To develop a murine model of effective treatment with immunotherapy for established head and neck squamous cell carcinoma.
Prospective animal study.
Female C3H mice, 8 to 12 weeks old.
A subcutaneous inoculation of 2 × 105 SCC VII cells in C3H mice was established for 7 to 12 days. Tests for concomitant immunity were performed, with and without interleukin 12 modification. Tumors were also tested for responsiveness to interleukin 12 (5 mice) and to cyclophosphamide followed by interleukin 12 (5 mice). SCC VII tumors in 24 mice were treated with interleukin 12 followed by cyclophosphamide and interleukin 12. Five mice with tumors treated with isotonic sodium chloride solution served as controls. Tumors were measured 3 to 4 times weekly, and cure was defined as complete regression of the tumor for at least 60 days. Cured mice were rechallenged with 2 × 105 SCC VII cells to verify antitumor immunity. Immunohistochemistry of regressing tumors was performed for CD4+ and CD8+ T cells.

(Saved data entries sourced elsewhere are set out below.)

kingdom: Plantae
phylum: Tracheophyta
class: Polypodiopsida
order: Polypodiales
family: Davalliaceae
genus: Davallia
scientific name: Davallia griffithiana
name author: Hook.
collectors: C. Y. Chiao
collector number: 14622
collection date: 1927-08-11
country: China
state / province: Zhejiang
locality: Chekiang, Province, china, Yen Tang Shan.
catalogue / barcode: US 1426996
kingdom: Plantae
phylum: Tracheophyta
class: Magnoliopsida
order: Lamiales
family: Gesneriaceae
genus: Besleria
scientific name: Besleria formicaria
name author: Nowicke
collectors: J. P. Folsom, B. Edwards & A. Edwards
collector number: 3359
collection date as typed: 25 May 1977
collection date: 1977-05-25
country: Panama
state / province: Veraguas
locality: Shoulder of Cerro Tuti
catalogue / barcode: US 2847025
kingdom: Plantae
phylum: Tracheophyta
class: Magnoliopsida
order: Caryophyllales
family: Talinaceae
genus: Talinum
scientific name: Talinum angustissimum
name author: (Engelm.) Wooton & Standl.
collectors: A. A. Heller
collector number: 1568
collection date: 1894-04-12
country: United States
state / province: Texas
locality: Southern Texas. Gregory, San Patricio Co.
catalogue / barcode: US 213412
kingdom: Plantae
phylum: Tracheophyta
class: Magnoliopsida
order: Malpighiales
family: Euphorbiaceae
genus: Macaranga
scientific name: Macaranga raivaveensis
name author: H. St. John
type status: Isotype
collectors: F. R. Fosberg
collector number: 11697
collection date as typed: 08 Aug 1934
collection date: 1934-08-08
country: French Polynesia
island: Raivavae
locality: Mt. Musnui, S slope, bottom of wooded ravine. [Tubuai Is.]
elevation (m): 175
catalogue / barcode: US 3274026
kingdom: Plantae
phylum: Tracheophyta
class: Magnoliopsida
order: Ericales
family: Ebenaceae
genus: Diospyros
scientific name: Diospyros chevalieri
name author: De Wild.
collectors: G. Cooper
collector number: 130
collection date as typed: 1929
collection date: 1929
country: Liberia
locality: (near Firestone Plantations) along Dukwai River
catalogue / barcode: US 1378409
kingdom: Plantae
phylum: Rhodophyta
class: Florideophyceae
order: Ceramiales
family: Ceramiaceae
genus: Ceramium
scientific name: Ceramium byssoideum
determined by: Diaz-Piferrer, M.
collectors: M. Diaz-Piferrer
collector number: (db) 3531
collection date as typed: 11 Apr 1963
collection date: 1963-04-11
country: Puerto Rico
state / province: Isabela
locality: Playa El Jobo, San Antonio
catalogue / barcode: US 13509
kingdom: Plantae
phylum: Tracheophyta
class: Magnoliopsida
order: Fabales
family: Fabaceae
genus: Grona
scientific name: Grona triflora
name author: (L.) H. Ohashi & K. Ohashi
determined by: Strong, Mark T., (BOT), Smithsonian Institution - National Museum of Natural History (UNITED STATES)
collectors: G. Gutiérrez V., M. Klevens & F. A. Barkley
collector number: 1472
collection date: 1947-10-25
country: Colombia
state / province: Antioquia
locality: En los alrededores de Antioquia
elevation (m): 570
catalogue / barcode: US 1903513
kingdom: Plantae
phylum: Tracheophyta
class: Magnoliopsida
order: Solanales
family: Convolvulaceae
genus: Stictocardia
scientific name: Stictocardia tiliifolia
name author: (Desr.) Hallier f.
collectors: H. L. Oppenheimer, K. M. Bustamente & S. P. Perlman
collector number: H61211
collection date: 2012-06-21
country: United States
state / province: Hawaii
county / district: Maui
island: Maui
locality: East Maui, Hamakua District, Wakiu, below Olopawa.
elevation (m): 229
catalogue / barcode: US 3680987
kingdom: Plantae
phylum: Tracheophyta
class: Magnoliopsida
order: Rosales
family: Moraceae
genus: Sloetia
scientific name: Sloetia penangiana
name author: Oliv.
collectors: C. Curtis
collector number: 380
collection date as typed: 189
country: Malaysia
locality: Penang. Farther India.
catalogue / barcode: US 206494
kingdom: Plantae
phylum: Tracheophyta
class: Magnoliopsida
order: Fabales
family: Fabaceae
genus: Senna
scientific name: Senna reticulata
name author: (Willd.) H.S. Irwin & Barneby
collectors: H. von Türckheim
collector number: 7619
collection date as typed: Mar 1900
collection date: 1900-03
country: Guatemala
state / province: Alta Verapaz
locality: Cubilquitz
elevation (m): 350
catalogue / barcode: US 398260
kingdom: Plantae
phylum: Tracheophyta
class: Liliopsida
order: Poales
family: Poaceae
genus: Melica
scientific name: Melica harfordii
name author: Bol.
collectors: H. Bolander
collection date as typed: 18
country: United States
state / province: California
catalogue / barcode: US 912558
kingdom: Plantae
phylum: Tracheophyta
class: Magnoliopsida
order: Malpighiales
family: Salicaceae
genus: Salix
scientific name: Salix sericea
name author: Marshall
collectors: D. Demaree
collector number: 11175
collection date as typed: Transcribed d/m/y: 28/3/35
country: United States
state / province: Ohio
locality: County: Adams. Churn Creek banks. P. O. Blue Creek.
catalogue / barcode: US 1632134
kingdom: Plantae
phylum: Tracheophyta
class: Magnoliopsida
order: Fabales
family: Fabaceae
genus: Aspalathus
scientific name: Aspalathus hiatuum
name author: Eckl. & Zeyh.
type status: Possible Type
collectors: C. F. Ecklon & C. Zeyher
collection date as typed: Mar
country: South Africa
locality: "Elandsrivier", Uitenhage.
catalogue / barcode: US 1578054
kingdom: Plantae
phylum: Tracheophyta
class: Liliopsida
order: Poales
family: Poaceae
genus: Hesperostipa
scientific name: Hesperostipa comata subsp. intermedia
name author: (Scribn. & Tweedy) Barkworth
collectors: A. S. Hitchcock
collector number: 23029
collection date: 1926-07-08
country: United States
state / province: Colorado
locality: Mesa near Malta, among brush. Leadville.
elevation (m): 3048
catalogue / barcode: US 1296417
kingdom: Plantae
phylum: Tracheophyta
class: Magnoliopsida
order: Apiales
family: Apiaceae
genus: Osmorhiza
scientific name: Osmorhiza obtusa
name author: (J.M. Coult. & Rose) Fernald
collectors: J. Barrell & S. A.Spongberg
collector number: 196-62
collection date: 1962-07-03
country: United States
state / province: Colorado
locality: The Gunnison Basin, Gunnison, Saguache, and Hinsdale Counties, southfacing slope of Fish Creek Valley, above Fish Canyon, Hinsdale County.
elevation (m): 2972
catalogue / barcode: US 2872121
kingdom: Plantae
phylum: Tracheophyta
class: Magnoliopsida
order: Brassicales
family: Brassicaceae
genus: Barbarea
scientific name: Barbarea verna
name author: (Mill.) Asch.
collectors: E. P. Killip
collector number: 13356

Tumor-bearing mice easily developed second tumors when challenged with 2 × 105 tumor cells in the opposite flank. However, interleukin 12 treatment provided immunity to second tumors in 8 (100%) of 8 mice when started at day 4 and in 2 (40%) of 5 when treated from day 7. SCC VII did not respond to standard interleukin 12 or cyclophosphamide plus interleukin 12 therapy. Seventy-five percent of animals (18/24) treated with interleukin 12 followed by cyclophosphamide plus interleukin 12 were successfully cured, and all cured mice resisted subsequent challenge with SCC VII. Immunohistochemistry of regressed tumors showed an intense CD4+ and CD8+ infiltrate that was absent in the untreated and nonresponding tumors.
Nonimmunogenic SCC VII is a nonimmunogenic tumor that can be converted into an immunogenic tumor with interleukin 12 treatment. Additional treatment with cyclophosphamide plus interleukin 12 leads to complete regression in 75% of mice.